O direito no Metaverso

O metaverso ainda é um conceito em construção, que traz diversas possibilidades partindo da interação entre usuários e Inteligências Artificiais (IA’s) dentro de um ambiente 100% virtual, através do uso de tecnologia com a realidade virtual ou com realidade aumentada.



Apesar do assunto ter ganhado grande notoriedade no final de 2021 com o anúncio por Mark Zuckerberg da alteração do nome corporativo do Facebook para “Meta” e promover a fusão entre os diferentes aplicativos do grupo, a criação e idealização do metaverso remonta a década de 90 quando a partir do livro "Snow Crash" de Neal Stephenson, onde o autor conecta ficção e realidade através de um jogo onde o personagem é um entregador de pizza na vida real, mas quando ingressa no jogo através de seu avatar, se "transforma" em um samurai".


Esse foi o princípio para o desenvolvimento de uma série de jogos que tiveram o metaverso como ponto de partida para desenvolver e proporcionar aos usuários uma verdadeira experiência em um mundo 3D decentralizado que promete ensaios sensoriais em tempo real muito próximas das interações atuais, a exemplos com os jogos second life, minecraft, fortnite, the sims, e roblox, dentre tantos outros.


Entretanto, é de se destacar que com o crescimento tecnológico e expansão da utilização, o metaverso transcendeu os jogos e já está sendo utilizado não só por pessoas físicas, como também por pequenas, médias e grandes empresas para realização de operações comerciais, interações interpessoais, compras de imóveis e terrenos completamente digitais em ambiente virtual por grandes valores.

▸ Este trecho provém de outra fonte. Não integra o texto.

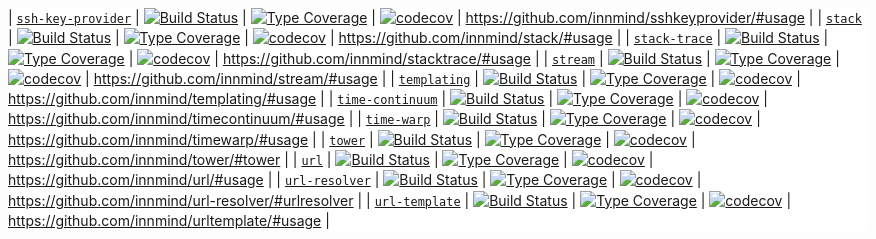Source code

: | [`ssh-key-provider`](https://packagist.org/packages/innmind/ssh-key-provider) | [![Build Status](https://github.com/innmind/sshkeyprovider/workflows/CI/badge.svg?branch=master)](https://github.com/innmind/sshkeyprovider/actions?query=workflow%3ACI) | [![Type Coverage](https://shepherd.dev/github/innmind/sshkeyprovider/coverage.svg)](https://shepherd.dev/github/innmind/sshkeyprovider) | [![codecov](https://codecov.io/gh/innmind/sshkeyprovider/branch/develop/graph/badge.svg)](https://codecov.io/gh/innmind/sshkeyprovider) | <https://github.com/innmind/sshkeyprovider/#usage> |
| [`stack`](https://packagist.org/packages/innmind/stack) | [![Build Status](https://github.com/innmind/stack/workflows/CI/badge.svg?branch=master)](https://github.com/innmind/stack/actions?query=workflow%3ACI) | [![Type Coverage](https://shepherd.dev/github/innmind/stack/coverage.svg)](https://shepherd.dev/github/innmind/stack) | [![codecov](https://codecov.io/gh/innmind/stack/branch/develop/graph/badge.svg)](https://codecov.io/gh/innmind/stack) | <https://github.com/innmind/stack/#usage> |
| [`stack-trace`](https://packagist.org/packages/innmind/stack-trace) | [![Build Status](https://github.com/innmind/stacktrace/workflows/CI/badge.svg?branch=master)](https://github.com/innmind/stacktrace/actions?query=workflow%3ACI) | [![Type Coverage](https://shepherd.dev/github/innmind/stacktrace/coverage.svg)](https://shepherd.dev/github/innmind/stacktrace) | [![codecov](https://codecov.io/gh/innmind/stacktrace/branch/develop/graph/badge.svg)](https://codecov.io/gh/innmind/stacktrace) | <https://github.com/innmind/stacktrace/#usage> |
| [`stream`](https://packagist.org/packages/innmind/stream) | [![Build Status](https://github.com/innmind/stream/workflows/CI/badge.svg?branch=master)](https://github.com/innmind/stream/actions?query=workflow%3ACI) | [![Type Coverage](https://shepherd.dev/github/innmind/stream/coverage.svg)](https://shepherd.dev/github/innmind/stream) | [![codecov](https://codecov.io/gh/innmind/stream/branch/develop/graph/badge.svg)](https://codecov.io/gh/innmind/stream) | <https://github.com/innmind/stream/#usage> |
| [`templating`](https://packagist.org/packages/innmind/templating) | [![Build Status](https://github.com/innmind/templating/workflows/CI/badge.svg?branch=master)](https://github.com/innmind/templating/actions?query=workflow%3ACI) | [![Type Coverage](https://shepherd.dev/github/innmind/templating/coverage.svg)](https://shepherd.dev/github/innmind/templating) | [![codecov](https://codecov.io/gh/innmind/templating/branch/develop/graph/badge.svg)](https://codecov.io/gh/innmind/templating) | <https://github.com/innmind/templating/#usage> |
| [`time-continuum`](https://packagist.org/packages/innmind/time-continuum) | [![Build Status](https://github.com/innmind/timecontinuum/workflows/CI/badge.svg?branch=master)](https://github.com/innmind/timecontinuum/actions?query=workflow%3ACI) | [![Type Coverage](https://shepherd.dev/github/innmind/timecontinuum/coverage.svg)](https://shepherd.dev/github/innmind/timecontinuum) | [![codecov](https://codecov.io/gh/innmind/timecontinuum/branch/develop/graph/badge.svg)](https://codecov.io/gh/innmind/timecontinuum) | <https://github.com/innmind/timecontinuum/#usage> |
| [`time-warp`](https://packagist.org/packages/innmind/time-warp) | [![Build Status](https://github.com/innmind/timewarp/workflows/CI/badge.svg?branch=master)](https://github.com/innmind/timewarp/actions?query=workflow%3ACI) | [![Type Coverage](https://shepherd.dev/github/innmind/timewarp/coverage.svg)](https://shepherd.dev/github/innmind/timewarp) | [![codecov](https://codecov.io/gh/innmind/timewarp/branch/develop/graph/badge.svg)](https://codecov.io/gh/innmind/timewarp) | <https://github.com/innmind/timewarp/#usage> |
| [`tower`](https://packagist.org/packages/innmind/tower) | [![Build Status](https://github.com/innmind/tower/workflows/CI/badge.svg?branch=master)](https://github.com/innmind/tower/actions?query=workflow%3ACI) | [![Type Coverage](https://shepherd.dev/github/innmind/tower/coverage.svg)](https://shepherd.dev/github/innmind/tower) | [![codecov](https://codecov.io/gh/innmind/tower/branch/develop/graph/badge.svg)](https://codecov.io/gh/innmind/tower) | <https://github.com/innmind/tower/#tower> |
| [`url`](https://packagist.org/packages/innmind/url) | [![Build Status](https://github.com/innmind/url/workflows/CI/badge.svg?branch=master)](https://github.com/innmind/url/actions?query=workflow%3ACI) | [![Type Coverage](https://shepherd.dev/github/innmind/url/coverage.svg)](https://shepherd.dev/github/innmind/url) | [![codecov](https://codecov.io/gh/innmind/url/branch/develop/graph/badge.svg)](https://codecov.io/gh/innmind/url) | <https://github.com/innmind/url/#usage> |
| [`url-resolver`](https://packagist.org/packages/innmind/url-resolver) | [![Build Status](https://github.com/innmind/url-resolver/workflows/CI/badge.svg?branch=master)](https://github.com/innmind/url-resolver/actions?query=workflow%3ACI) | [![Type Coverage](https://shepherd.dev/github/innmind/url-resolver/coverage.svg)](https://shepherd.dev/github/innmind/url-resolver) | [![codecov](https://codecov.io/gh/innmind/url-resolver/branch/develop/graph/badge.svg)](https://codecov.io/gh/innmind/url-resolver) | <https://github.com/innmind/url-resolver/#urlresolver> |
| [`url-template`](https://packagist.org/packages/innmind/url-template) | [![Build Status](https://github.com/innmind/urltemplate/workflows/CI/badge.svg?branch=master)](https://github.com/innmind/urltemplate/actions?query=workflow%3ACI) | [![Type Coverage](https://shepherd.dev/github/innmind/urltemplate/coverage.svg)](https://shepherd.dev/github/innmind/urltemplate) | [![codecov](https://codecov.io/gh/innmind/urltemplate/branch/develop/graph/badge.svg)](https://codecov.io/gh/innmind/urltemplate) | <https://github.com/innmind/urltemplate/#usage> |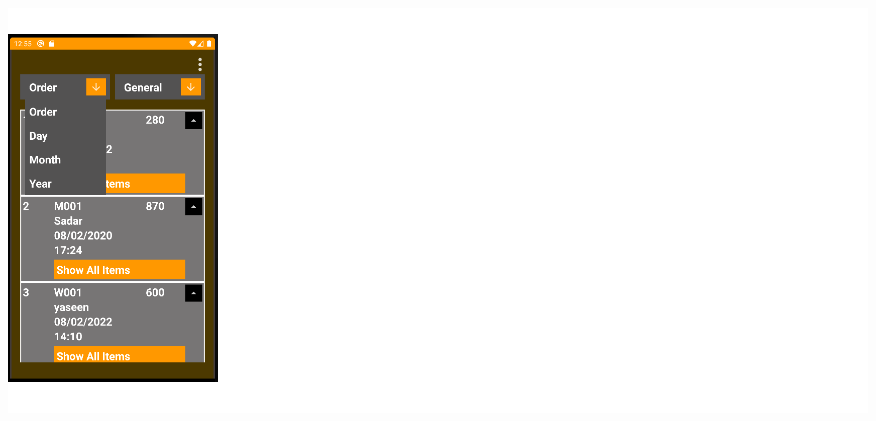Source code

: <a><img src="https://github.com/Yaseen090/Restaurant_Point_Of_Sale/blob/main/Admin_Panel04.PNG" width="210" height="400"></a>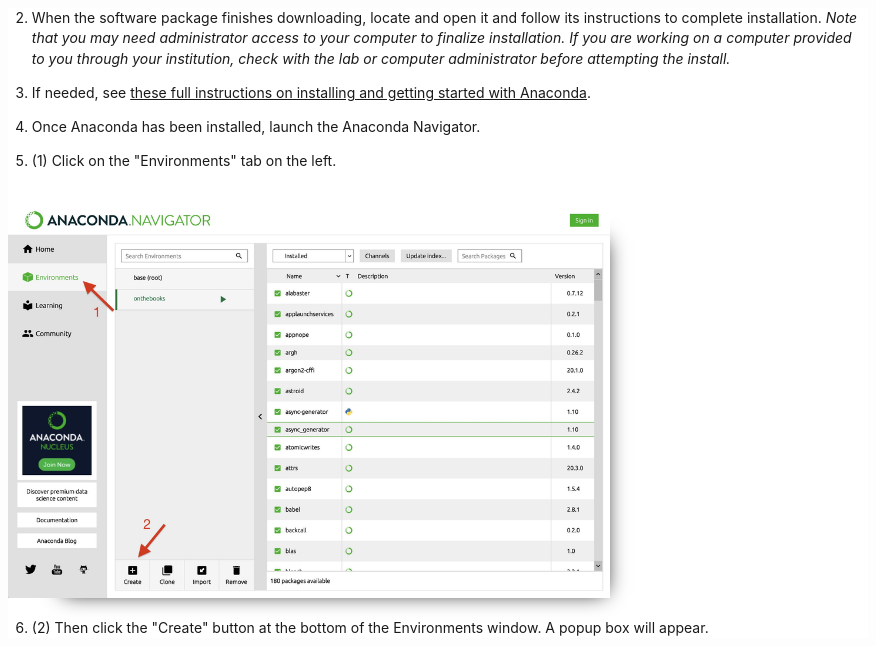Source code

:
2. When the software package finishes downloading, locate and open it and follow its instructions to complete installation. *Note that you may need administrator access to your computer to finalize installation. If you are working on a computer provided to you through your institution, check with the lab or computer administrator before attempting the install.*


3. If needed, see [these full instructions on installing and getting started with Anaconda](https://docs.anaconda.com/anaconda/install/).


4. Once Anaconda has been installed, launch the Anaconda Navigator.


5. (1) Click on the "Environments" tab on the left.

<img src="images/00-intro-03.jpeg" width="70%" style="padding-top:20px; box-shadow: 25px 25px 20px -30px rgba(0, 0, 0);" alt="Screen capture of Anaconda Navigator's Environments tab." title="Screen capture of Anaconda Navigator's Environments tab.">

<br/>

6. (2) Then click the "Create" button at the bottom of the Environments window. A popup box will appear.
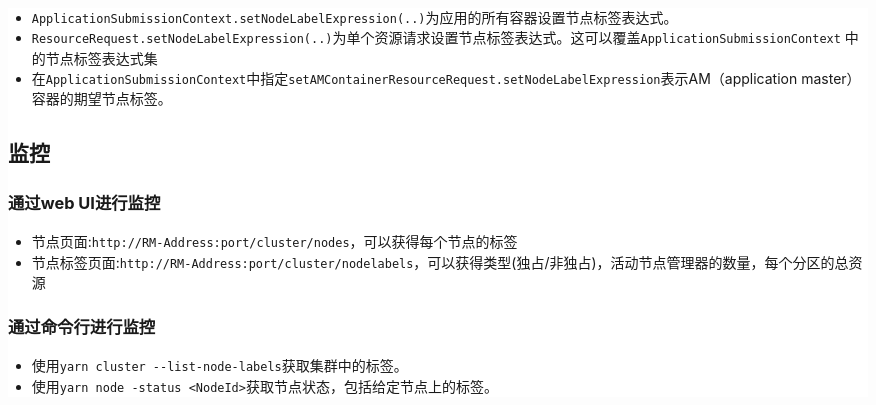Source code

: * `ApplicationSubmissionContext.setNodeLabelExpression(..)`为应用的所有容器设置节点标签表达式。
* `ResourceRequest.setNodeLabelExpression(..)`为单个资源请求设置节点标签表达式。这可以覆盖`ApplicationSubmissionContext`
  中的节点标签表达式集
* 在`ApplicationSubmissionContext`中指定`setAMContainerResourceRequest.setNodeLabelExpression`表示AM（application
  master）容器的期望节点标签。

## 监控

### 通过web UI进行监控

* 节点页面:`http://RM-Address:port/cluster/nodes`，可以获得每个节点的标签
* 节点标签页面:`http://RM-Address:port/cluster/nodelabels`，可以获得类型(独占/非独占)，活动节点管理器的数量，每个分区的总资源

### 通过命令行进行监控

* 使用`yarn cluster --list-node-labels`获取集群中的标签。
* 使用`yarn node -status <NodeId>`获取节点状态，包括给定节点上的标签。

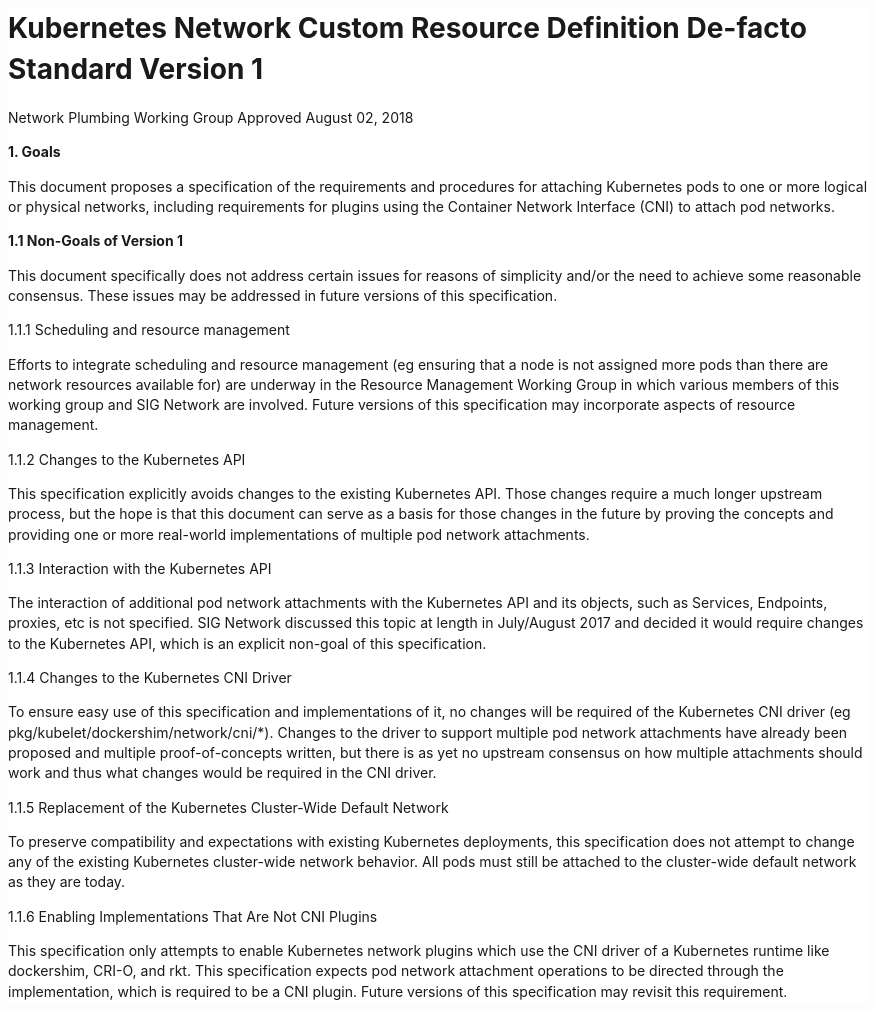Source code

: # Kubernetes Network Custom Resource Definition De-facto Standard Version 1

Network Plumbing Working Group
Approved August 02, 2018

**1. Goals**

This document proposes a specification of the requirements and procedures for attaching Kubernetes pods to one or more logical or physical networks, including requirements for plugins using the Container Network Interface (CNI) to attach pod networks.

**1.1 Non-Goals of Version 1**

This document specifically does not address certain issues for reasons of simplicity and/or the need to achieve some reasonable consensus.  These issues may be addressed in future versions of this specification.

1.1.1 Scheduling and resource management

Efforts to integrate scheduling and resource management (eg ensuring that a node is not assigned more pods than there are network resources available for) are underway in the Resource Management Working Group in which various members of this working group and SIG Network are involved.  Future versions of this specification may incorporate aspects of resource management.

1.1.2 Changes to the Kubernetes API

This specification explicitly avoids changes to the existing Kubernetes API. Those changes require a much longer upstream process, but the hope is that this document can serve as a basis for those changes in the future by proving the concepts and providing one or more real-world implementations of multiple pod network attachments.

1.1.3 Interaction with the Kubernetes API

The interaction of additional pod network attachments with the Kubernetes API and its objects, such as Services, Endpoints, proxies, etc is not specified. SIG Network discussed this topic at length in July/August 2017 and decided it would require changes to the Kubernetes API, which is an explicit non-goal of this specification.

1.1.4 Changes to the Kubernetes CNI Driver

To ensure easy use of this specification and implementations of it, no changes will be required of the Kubernetes CNI driver (eg pkg/kubelet/dockershim/network/cni/*).  Changes to the driver to support multiple pod network attachments have already been proposed and multiple proof-of-concepts written, but there is as yet no upstream consensus on how multiple attachments should work and thus what changes would be required in the CNI driver.

1.1.5 Replacement of the Kubernetes Cluster-Wide Default Network

To preserve compatibility and expectations with existing Kubernetes deployments, this specification does not attempt to change any of the existing Kubernetes cluster-wide network behavior.  All pods must still be attached to the cluster-wide default network as they are today.

1.1.6 Enabling Implementations That Are Not CNI Plugins

This specification only attempts to enable Kubernetes network plugins which use the CNI driver of a Kubernetes runtime like dockershim, CRI-O, and rkt.  This specification expects pod network attachment operations to be directed through the implementation, which is required to be a CNI plugin.  Future versions of this specification may revisit this requirement.
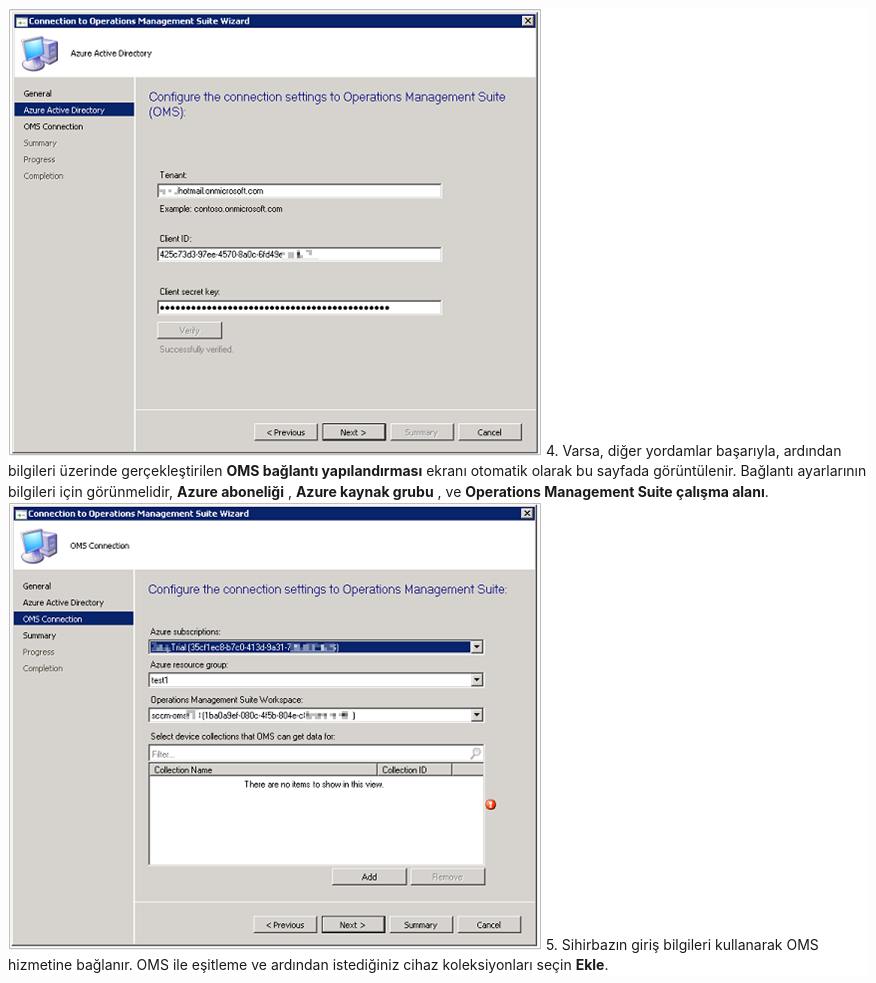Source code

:    ![OMS Sihirbazı Azure Active Directory sayfası bağlantı](./media/log-analytics-sccm/sccm-wizard-tenant-filled03.png)
4. Varsa, diğer yordamlar başarıyla, ardından bilgileri üzerinde gerçekleştirilen **OMS bağlantı yapılandırması** ekranı otomatik olarak bu sayfada görüntülenir. Bağlantı ayarlarının bilgileri için görünmelidir, **Azure aboneliği** , **Azure kaynak grubu** , ve **Operations Management Suite çalışma alanı**.  
   ![OMS Sihirbazı OMS bağlantısı sayfası bağlantısı](./media/log-analytics-sccm/sccm-wizard-configure04.png)
5. Sihirbazın giriş bilgileri kullanarak OMS hizmetine bağlanır. OMS ile eşitleme ve ardından istediğiniz cihaz koleksiyonları seçin **Ekle**.  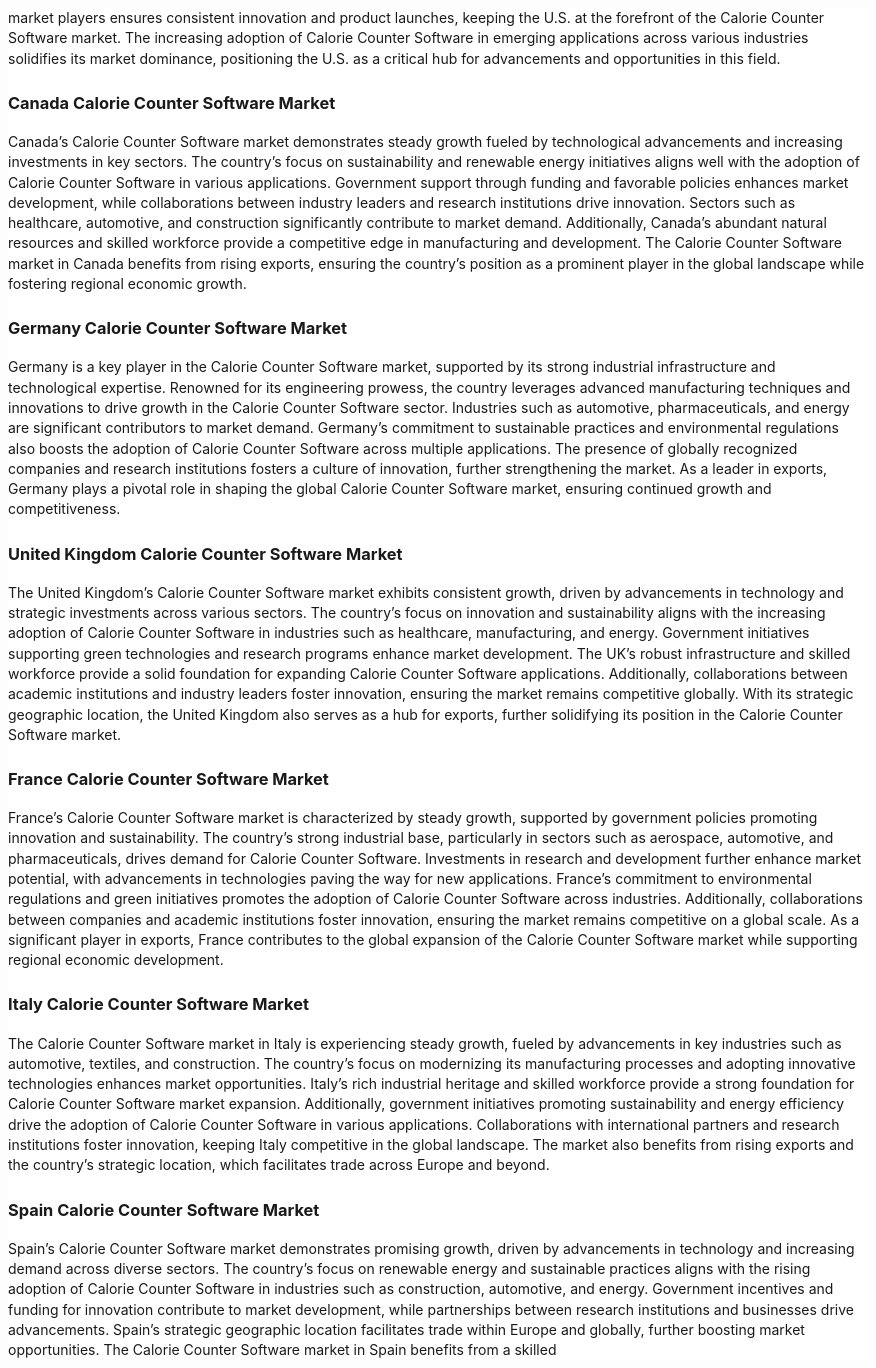 market players ensures consistent innovation and product launches, keeping the U.S. at the forefront of the Calorie Counter Software market. The increasing adoption of Calorie Counter Software in emerging applications across various industries solidifies its market dominance, positioning the U.S. as a critical hub for advancements and opportunities in this field.</p><h3>Canada Calorie Counter Software Market</h3><p>Canada&rsquo;s Calorie Counter Software market demonstrates steady growth fueled by technological advancements and increasing investments in key sectors. The country&rsquo;s focus on sustainability and renewable energy initiatives aligns well with the adoption of Calorie Counter Software in various applications. Government support through funding and favorable policies enhances market development, while collaborations between industry leaders and research institutions drive innovation. Sectors such as healthcare, automotive, and construction significantly contribute to market demand. Additionally, Canada&rsquo;s abundant natural resources and skilled workforce provide a competitive edge in manufacturing and development. The Calorie Counter Software market in Canada benefits from rising exports, ensuring the country&rsquo;s position as a prominent player in the global landscape while fostering regional economic growth.</p><h3>Germany Calorie Counter Software Market</h3><p>Germany is a key player in the Calorie Counter Software market, supported by its strong industrial infrastructure and technological expertise. Renowned for its engineering prowess, the country leverages advanced manufacturing techniques and innovations to drive growth in the Calorie Counter Software sector. Industries such as automotive, pharmaceuticals, and energy are significant contributors to market demand. Germany&rsquo;s commitment to sustainable practices and environmental regulations also boosts the adoption of Calorie Counter Software across multiple applications. The presence of globally recognized companies and research institutions fosters a culture of innovation, further strengthening the market. As a leader in exports, Germany plays a pivotal role in shaping the global Calorie Counter Software market, ensuring continued growth and competitiveness.</p><h3>United Kingdom Calorie Counter Software Market</h3><p>The United Kingdom&rsquo;s Calorie Counter Software market exhibits consistent growth, driven by advancements in technology and strategic investments across various sectors. The country&rsquo;s focus on innovation and sustainability aligns with the increasing adoption of Calorie Counter Software in industries such as healthcare, manufacturing, and energy. Government initiatives supporting green technologies and research programs enhance market development. The UK&rsquo;s robust infrastructure and skilled workforce provide a solid foundation for expanding Calorie Counter Software applications. Additionally, collaborations between academic institutions and industry leaders foster innovation, ensuring the market remains competitive globally. With its strategic geographic location, the United Kingdom also serves as a hub for exports, further solidifying its position in the Calorie Counter Software market.</p><h3>France Calorie Counter Software Market</h3><p>France&rsquo;s Calorie Counter Software market is characterized by steady growth, supported by government policies promoting innovation and sustainability. The country&rsquo;s strong industrial base, particularly in sectors such as aerospace, automotive, and pharmaceuticals, drives demand for Calorie Counter Software. Investments in research and development further enhance market potential, with advancements in technologies paving the way for new applications. France&rsquo;s commitment to environmental regulations and green initiatives promotes the adoption of Calorie Counter Software across industries. Additionally, collaborations between companies and academic institutions foster innovation, ensuring the market remains competitive on a global scale. As a significant player in exports, France contributes to the global expansion of the Calorie Counter Software market while supporting regional economic development.</p><h3>Italy Calorie Counter Software Market</h3><p>The Calorie Counter Software market in Italy is experiencing steady growth, fueled by advancements in key industries such as automotive, textiles, and construction. The country&rsquo;s focus on modernizing its manufacturing processes and adopting innovative technologies enhances market opportunities. Italy&rsquo;s rich industrial heritage and skilled workforce provide a strong foundation for Calorie Counter Software market expansion. Additionally, government initiatives promoting sustainability and energy efficiency drive the adoption of Calorie Counter Software in various applications. Collaborations with international partners and research institutions foster innovation, keeping Italy competitive in the global landscape. The market also benefits from rising exports and the country&rsquo;s strategic location, which facilitates trade across Europe and beyond.</p><h3>Spain Calorie Counter Software Market</h3><p>Spain&rsquo;s Calorie Counter Software market demonstrates promising growth, driven by advancements in technology and increasing demand across diverse sectors. The country&rsquo;s focus on renewable energy and sustainable practices aligns with the rising adoption of Calorie Counter Software in industries such as construction, automotive, and energy. Government incentives and funding for innovation contribute to market development, while partnerships between research institutions and businesses drive advancements. Spain&rsquo;s strategic geographic location facilitates trade within Europe and globally, further boosting market opportunities. The Calorie Counter Software market in Spain benefits from a skilled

Nesse sentido, o cenário hodierno lança novos desafios aos operadores do direito que não em razão das operações e acordos comerciais que envolvem a criação e desenvolvimento do metaverso, como das relações que passam a ocorrer com as interações realizadas em ambiente 100% virtual, a exemplo da proteção geral de dados, utilização de criptomoedas, propriedade digital de ativos digitais, marcas e patentes, entre outras questões que perpassam desde o Direito Cível ao Penal.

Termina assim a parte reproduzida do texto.